» **Exercise**
Resume the news article on the economic study of the 2001 Klamath Basin irrigation cutoff, continuing past its last sentence.

A report, disputed by farmers, finds that the economy
felt a minimal effect when water was withheld in 2001 to save imperiled
fish.
By Eric Bailey, Los Angelels Times Staff Writer, January 3, 2002
Back in the parched year of 2001, the water-starved farmers of the Klamath
Basin embraced what seemed a common-sense bit of conventional wisdom.
Everyone said that steep cuts that year in irrigation water, which for
generations had turned the fertile region into an agricultural oasis each
spring, were hitting hard in the pocketbook. By most accounts, the local
economy suffered a loss topping $250 million.
But an exhaustive study of the Klamath crisis has concluded the losses
weren't nearly so severe. In fact, the region might even have turned a
profit in a year dubbed a disaster.
The 400-page report produced by researchers at Oregon State University and
UC Davis estimates that the Klamath Basin, which straddles the
Oregon-California border, experienced at worst a loss of $11 million and
at best reaped $10 million in gains.
Environmentalists have jumped on that finding as proof of their long-held
belief that the 2001 crisis was overblown by the 1,400 farmers who grow
potatoes, onions, alfalfa and other crops across the basin's 235,000
agricultural acres.
But farmers say their pain was indeed genuine and that the economic study,
produced by a computer model, failed to reflect the real world.
"Seeing what happened around here, there's no way anyone is going to
accept the notion that 2001 was a wash," said Dan Keppen, Klamath Water
Users Assn. executive director. "These findings reflect the incredible
disconnect between folks in an academic setting and those who actually saw
what occurred on the ground."
The Klamath crisis erupted after a dry winter prompted federal officials
to cut off irrigation diversions so more water was available for two
species of endangered sucker fish in Upper Klamath Lake and coho salmon in
the river downstream.
Despite two years of fighting since the crisis erupted, little headway has
been made to resolve differences between farmers and a coalition of
environmentalists, fishermen and Native American tribes.
Authors of the report acknowledge that the 2001 growing season saw
considerable pain in the region. More than half the basin was left dry as
irrigation flows were reduced to help the fish, they determined.
But the flood of federal and state assistance that poured into the Klamath
region helped offset steep losses. The report estimated that net crop
revenue dropped between $27 million and $46 million, while between $35
million and $37 million in government aid went into the pockets of
farmers.

» **Extracted data**

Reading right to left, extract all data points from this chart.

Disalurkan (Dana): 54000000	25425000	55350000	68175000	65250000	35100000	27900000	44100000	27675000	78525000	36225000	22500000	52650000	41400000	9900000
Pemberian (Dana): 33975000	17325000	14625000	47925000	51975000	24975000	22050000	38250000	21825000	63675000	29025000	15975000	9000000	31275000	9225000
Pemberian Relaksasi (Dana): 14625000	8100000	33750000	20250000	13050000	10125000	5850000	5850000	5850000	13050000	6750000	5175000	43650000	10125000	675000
---
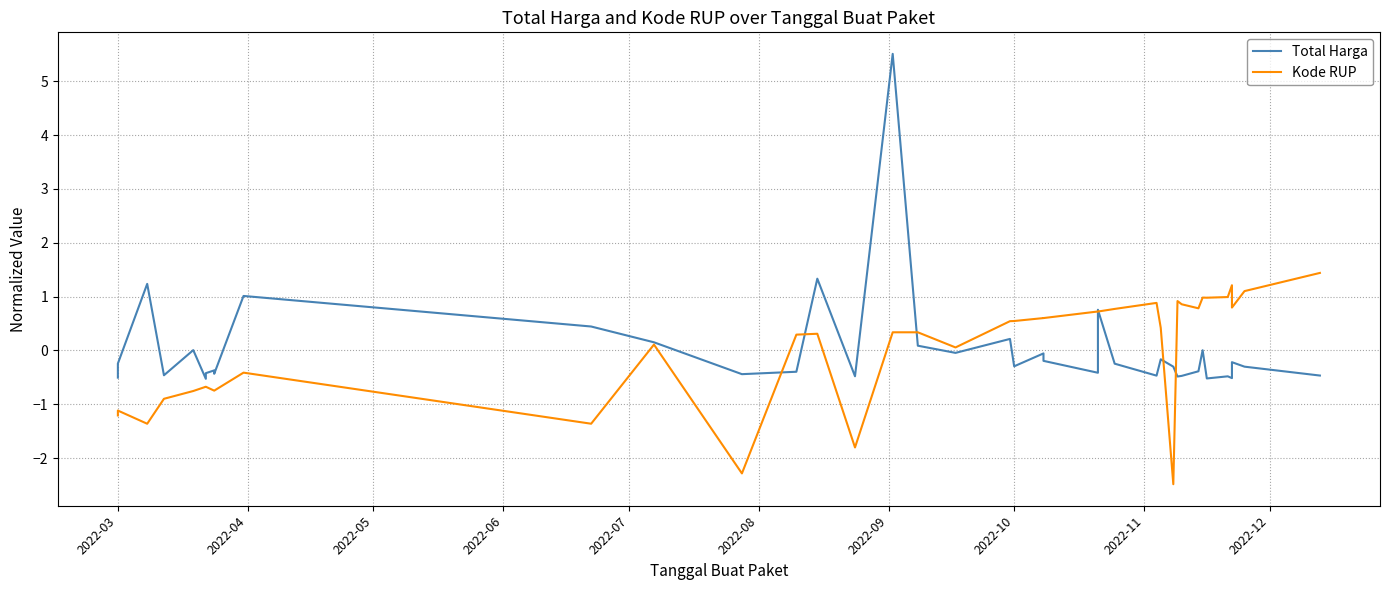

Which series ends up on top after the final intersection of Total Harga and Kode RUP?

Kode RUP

» **The answer**
The report's authors note that their estimate did not figure in long-term
costs, such as depressed land values and agricultural contracts canceled
because of the water shortage. They also said that the real-world costs of
the water cutback didn't evaporate, but rather were shifted from the backs
of the farmers to the wallets of taxpayers.
Meanwhile, a separate study of the Klamath crisis by the Wilderness
Society determined that the bulk of the farm subsidies during 2001 went to
a small percentage of farmers.
The study determined that just 10 farm families in the basin collected
nearly 20% of the government subsidy money, with one pair of brothers
reaping nearly $900,000. Many of those families helped lead the fight for
increased bail-out money, said Pete Rafle of the Wilderness Society.
"Those who had the best connections got the most money."
In addition, farmers who leased agricultural land in federal wildlife
refuges in the basin reaped a disproportionate share, Rafle said. The 39
farm families that lease refuge land received nearly a third of the
federal funding distributed in 2001, according to the Wilderness Society
report.
Environmentalists would like to see farming halted on those refuge lands,
which each year serve as habitat for the biggest concentration of
migratory birds commuting on the Pacific Flyway. The subsidy money granted
refuge farmers in 2001 makes it only tougher to push them off, Rafle said.
"These people are profiting handsomely, so they have even more incentive
to stick it out."
Farmers on the refuge lands, considered the most fertile agricultural turf
in the entire basin, have long maintained that they suffered considerably
in 2001 and the government money only began to blunt the pain. They
contend that farming has a place on the refuges because crops serve as
food for migratory birds.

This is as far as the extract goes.